FCC about to reveal rules for rural broadband fund

On Thursday Federal regulators are going to reveal their plan of overhauling the $8 billion fund, subsidizing phone service in rural areas and for the poor, with the goal to redirect the money toward broadband expansion.

The Federal Communications Commission is also pares in disclosing the latest rules for the byzantine system, governing how phone companies pay each other for phone calls. It is a system that, almost everyone in the industry has the same opinion, is outdated and leads to perverse schemes by carriers in stimulating certain kinds of phone traffic.

However, improvement of the system caught up for years by competing significances.

Together, the current rules set to be the Obama administration’s most significant overhaul of telecommunications rules. The five-member commission is going to vote on the rules at an assembly on Thursday morning.

The Universal Service Fund created in an effort to ensure all Americans have access to a necessary telephone line. The act supported by a supplement on the long-distance phone bills. The program sponsors phone service for the poor and pays for Internet right to use in schools, libraries and rural health clinics. However, over half the money goes to paying phone companies, which provide phone service in rural places where lines are supposedly unbeneficial.

John Stephens, chief financial officer of the country’s biggest phone company, AT&T Inc., last week told investors that, as a general rule, they are decidedly positive to the idea of restoring such rules.

AT&T and the other prominent phone companies have proposed their own reform proposal. The FCC’s plan expected in borrowing no less than some features from it. That plan recommended capping the size of the new fund at $4.5 billion yearly, giving subsidies to only one provider in an area and directing funds toward places where there is no business case for companies in an effort to provide service on their own. Besides, it would fund wireless broadband access in isolated or rough areas where wired line construction costs the most.
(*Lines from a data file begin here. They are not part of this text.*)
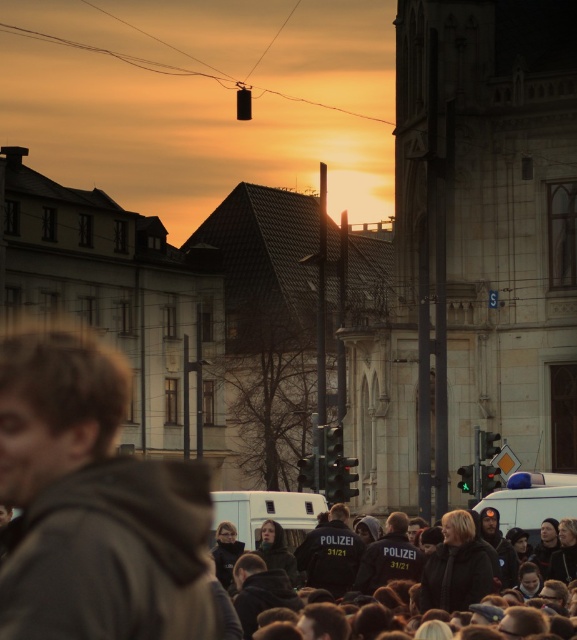
Does point (153, 636) lie behind point (524, 509)?

No, (153, 636) is in front of (524, 509).

Based on the photo, which is more to the left, dark brown hoodie at center or white plastic police van at lower right?

dark brown hoodie at center

In order to click on dark brown hoodie at center in this screenshot , I will do `click(92, 506)`.

Locate an element on the screen. The image size is (577, 640). dark brown hoodie at center is located at coordinates (92, 506).

Can you confirm if white matte police van at center is taller than white plastic police van at lower right?

Correct, white matte police van at center is much taller as white plastic police van at lower right.

Between white matte police van at center and white plastic police van at lower right, which one is positioned lower?

white matte police van at center is lower down.

Identify the location of white matte police van at center. Image resolution: width=577 pixels, height=640 pixels. (267, 513).

Which is below, black matte uniform at center or white matte police van at center?

white matte police van at center is lower down.

Who is positioned more to the right, black matte uniform at center or white matte police van at center?

Positioned to the right is black matte uniform at center.

Where is `black matte uniform at center`? The width and height of the screenshot is (577, 640). black matte uniform at center is located at coordinates (414, 579).

At what (x,y) coordinates should I click in order to perform the action: click on black matte uniform at center. Please return your answer as a coordinate pair (x, y). The image size is (577, 640). Looking at the image, I should click on (414, 579).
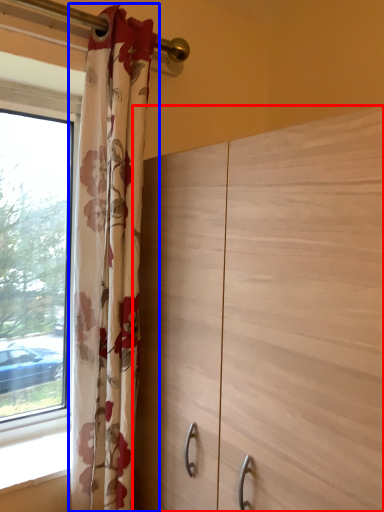
Question: Which object appears closest to the camera in this image, dresser (highlighted by a red box) or curtain (highlighted by a blue box)?

Choices:
 (A) dresser
 (B) curtain

Answer: (A)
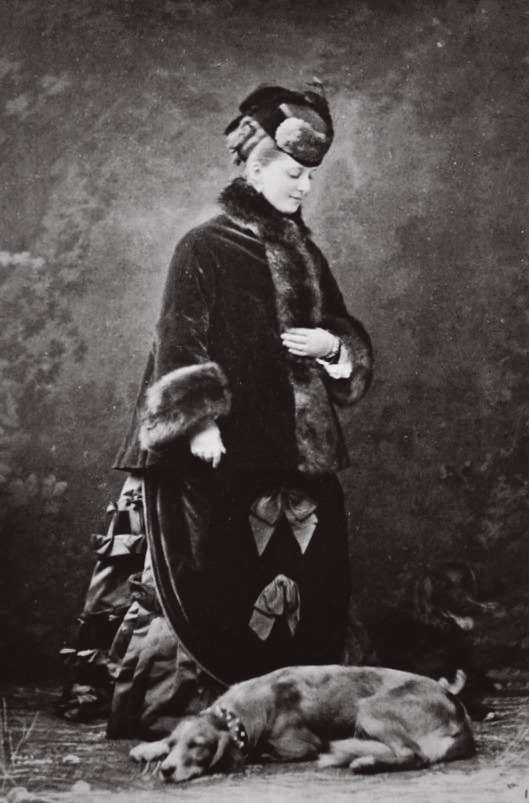
Locate an element on the screen. coat is located at coordinates (257, 318).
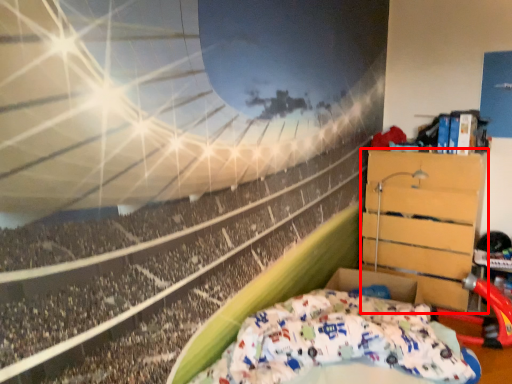
Question: From the image's perspective, where is furniture (annotated by the red box) located in relation to bed in the image?

Choices:
 (A) below
 (B) above

Answer: (B)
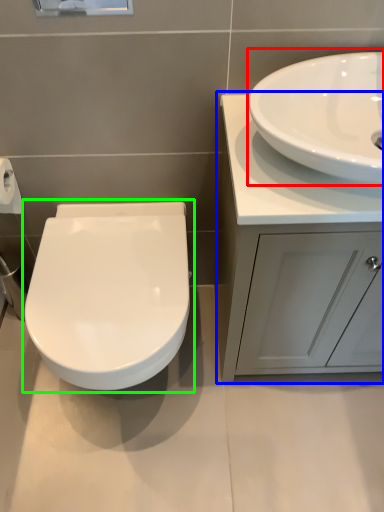
Question: Which is farther away from sink (highlighted by a red box)? bathroom cabinet (highlighted by a blue box) or toilet (highlighted by a green box)?

Choices:
 (A) bathroom cabinet
 (B) toilet

Answer: (B)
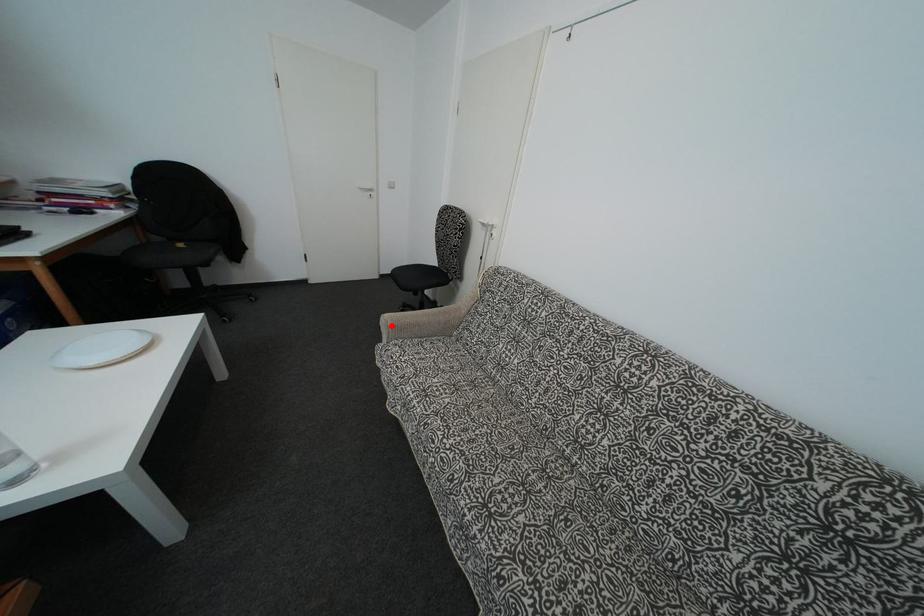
Policy director Matt Wood at consumer advocacy group Free Press says the phone-company plan had meager to do with increasing broadband implementation. Everything is about allowing monopoly local phone providers in reaching further into the pockets of consumers.

In the meantime, small, rural phone companies got their own plan, and are nervous that the FCC is going to place limits on how they are using their funds and diverting money to wireless broadband.